**Problem to work on**
Copy out, character for character, every line from the one containing "Minute 0: median" through the one containing "Minute 3: median", including both of those lines.

**Entries supplied**
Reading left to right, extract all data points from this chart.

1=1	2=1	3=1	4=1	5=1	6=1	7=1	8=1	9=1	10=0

* * *

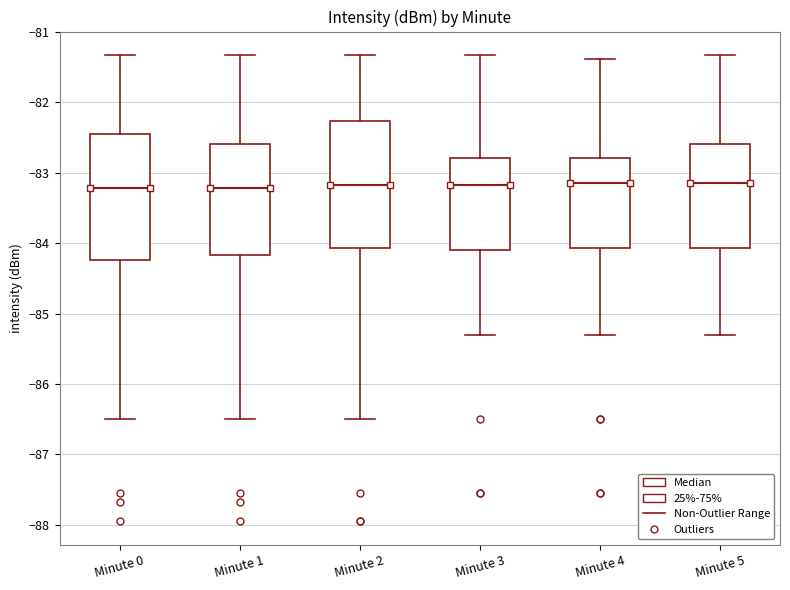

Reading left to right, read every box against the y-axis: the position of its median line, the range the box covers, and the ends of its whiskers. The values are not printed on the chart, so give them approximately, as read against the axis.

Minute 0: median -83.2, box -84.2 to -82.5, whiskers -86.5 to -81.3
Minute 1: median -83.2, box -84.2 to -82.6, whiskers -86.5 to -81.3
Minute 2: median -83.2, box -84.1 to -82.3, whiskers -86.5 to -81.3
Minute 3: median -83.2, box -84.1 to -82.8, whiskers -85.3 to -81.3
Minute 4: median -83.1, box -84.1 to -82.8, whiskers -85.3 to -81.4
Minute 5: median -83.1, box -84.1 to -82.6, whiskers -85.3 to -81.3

...

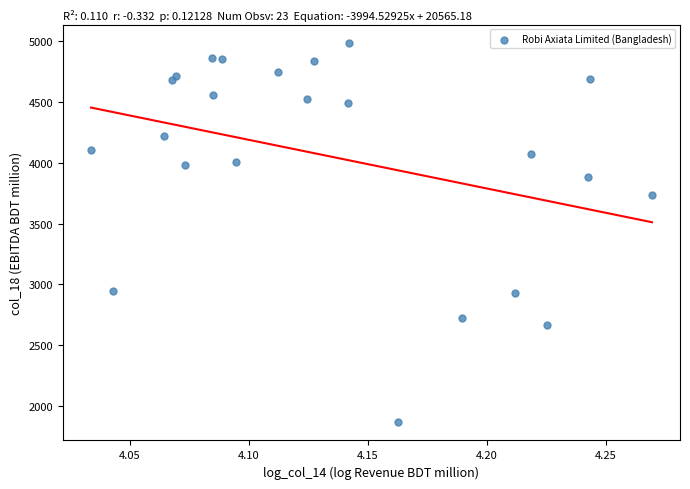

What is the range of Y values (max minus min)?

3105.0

**Solution for this exercise**
Minute 0: median -83.2, box -84.2 to -82.5, whiskers -86.5 to -81.3
Minute 1: median -83.2, box -84.2 to -82.6, whiskers -86.5 to -81.3
Minute 2: median -83.2, box -84.1 to -82.3, whiskers -86.5 to -81.3
Minute 3: median -83.2, box -84.1 to -82.8, whiskers -85.3 to -81.3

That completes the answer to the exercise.